By Alois Vinga
FINANCE Minister, Mthuli Ncube Thursday, presented a budget anchored on five pillars while projecting a 3 % economic growth including a 2 % inflation rate by the end of next year.
The budget statement prepared under the theme , “gearing for higher productivity, growth and job creation” sets five priority areas, productivity and growth, job creation, competitiveness, promotion of more sustainable and inclusive development and export diversification as well as import substitution.
Ncube envisages an economic recovery of up to 3% in the forthcoming year basing on a number of strategies despite admitting the economy will shrink to -6.5% this year.
“Growth is primarily premised on the following key assumptions ,expected better rainfall season , better planning for increased agricultural production, improved macroeconomic stability, extension of supportive tax and non-tax incentives to stimulate domestic production and advancing implementation of the ongoing ease of doing business reforms,” says the document in part,” said the Finance Minister.
The statement envisages inflation falling to single digits from the first quarter of 2020 to close the year around 2% on the back of commitments by the Central Bank to implement tight reserve measures, Ncube told Parliament.

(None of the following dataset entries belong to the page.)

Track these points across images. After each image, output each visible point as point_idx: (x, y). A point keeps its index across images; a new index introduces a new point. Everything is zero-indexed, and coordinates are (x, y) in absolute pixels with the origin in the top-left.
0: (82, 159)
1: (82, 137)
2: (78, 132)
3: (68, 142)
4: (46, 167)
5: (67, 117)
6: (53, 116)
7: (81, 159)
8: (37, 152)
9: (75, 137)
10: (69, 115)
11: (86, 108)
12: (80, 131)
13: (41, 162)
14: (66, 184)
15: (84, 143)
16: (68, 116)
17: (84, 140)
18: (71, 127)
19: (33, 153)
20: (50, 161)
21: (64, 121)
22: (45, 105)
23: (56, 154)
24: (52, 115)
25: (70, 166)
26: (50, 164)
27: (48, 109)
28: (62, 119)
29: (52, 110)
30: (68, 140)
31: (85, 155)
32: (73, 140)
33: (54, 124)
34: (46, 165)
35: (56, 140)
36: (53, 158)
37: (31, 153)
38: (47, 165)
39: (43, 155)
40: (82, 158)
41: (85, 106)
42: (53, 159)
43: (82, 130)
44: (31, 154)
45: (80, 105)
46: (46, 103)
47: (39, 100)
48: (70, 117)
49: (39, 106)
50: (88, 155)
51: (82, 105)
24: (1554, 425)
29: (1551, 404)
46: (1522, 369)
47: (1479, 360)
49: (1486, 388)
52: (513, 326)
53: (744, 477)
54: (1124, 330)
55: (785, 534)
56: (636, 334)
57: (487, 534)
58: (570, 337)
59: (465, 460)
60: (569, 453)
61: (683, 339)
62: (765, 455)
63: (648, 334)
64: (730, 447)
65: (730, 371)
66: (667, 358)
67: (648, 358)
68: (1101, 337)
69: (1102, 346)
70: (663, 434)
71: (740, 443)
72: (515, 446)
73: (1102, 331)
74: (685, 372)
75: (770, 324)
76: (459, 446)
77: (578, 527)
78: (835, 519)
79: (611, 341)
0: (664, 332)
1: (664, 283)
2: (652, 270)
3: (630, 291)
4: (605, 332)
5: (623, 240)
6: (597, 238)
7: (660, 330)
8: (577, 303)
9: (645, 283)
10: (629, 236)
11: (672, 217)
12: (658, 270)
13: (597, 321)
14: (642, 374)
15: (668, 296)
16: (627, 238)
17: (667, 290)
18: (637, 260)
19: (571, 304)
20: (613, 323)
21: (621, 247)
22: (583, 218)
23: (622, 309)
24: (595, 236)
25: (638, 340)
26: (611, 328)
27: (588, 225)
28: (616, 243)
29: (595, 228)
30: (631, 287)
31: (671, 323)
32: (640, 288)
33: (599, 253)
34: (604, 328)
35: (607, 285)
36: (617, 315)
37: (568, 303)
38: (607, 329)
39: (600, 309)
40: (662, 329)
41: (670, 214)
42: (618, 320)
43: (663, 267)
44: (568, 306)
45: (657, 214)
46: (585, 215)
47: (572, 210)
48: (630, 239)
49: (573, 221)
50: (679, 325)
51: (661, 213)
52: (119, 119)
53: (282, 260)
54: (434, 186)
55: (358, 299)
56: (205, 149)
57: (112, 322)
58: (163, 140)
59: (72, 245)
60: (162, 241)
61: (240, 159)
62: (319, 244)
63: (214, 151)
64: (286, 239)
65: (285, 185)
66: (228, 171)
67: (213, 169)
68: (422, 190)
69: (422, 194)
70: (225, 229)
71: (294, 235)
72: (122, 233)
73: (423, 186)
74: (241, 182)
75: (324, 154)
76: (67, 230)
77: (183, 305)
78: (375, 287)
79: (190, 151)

Ncube added that informed by the above economic developments and outlook, revenue collections for the coming year are estimated at $58.6 billion against total expenditure of $63.6 billion, excluding retentions.
The treasury chief said subsidies on fuel, electricity and agriculture have, in the past, led to large and often unpredictable expenses and will be scrapped going forward.
“Where subsidies are deemed essential and can be financed, these will need to be clearly targeted and reflected in the budget with adequate budgetary provisions,” he said.
Turning to fuel and electricity, the treasury boss said pricing frameworks shall remain comparable to those charged in neighboring countries in a move aimed at removing arbitrage opportunities.
The existing grain marketing subsidies for maize and wheat that were being provided to grain millers through the Grain Marketing Board will be scrapped and the intervention will see grain being sold at market prices.
A reimbursement system will be implemented in order to extend the subsidy to the producers of roller meal, cooking oil and bread for the benefit of ordinary people.
The statement said fiscal consolidation reforms saw consistent monthly budget surpluses reaching $1.4 billion between January and August 2019 while the current account managed to deliver a positive balance of US$116.4 million during the first half of the year.
The burden of agricultural financial support was weaned from government in favor of a bank- led model on the back of resolving the bankability of 99 year leases.
Direct financing support by government will be targeted at vulnerable households under the Social Protection.
In a bid to end youth unemployment, the budget statement unveiled a $500 million National Venture Capital Fund which will be capitalised in both local and foreign currency, to incorporate the financing youth start-up projects with preference being given to targeted areas in the context of the Local Content Strategy.
In the budget statement all employers who hire youths will get $500 per individual.
The mining sector is expected to rebound by 4.7% while agriculture is expected to grow 5 %.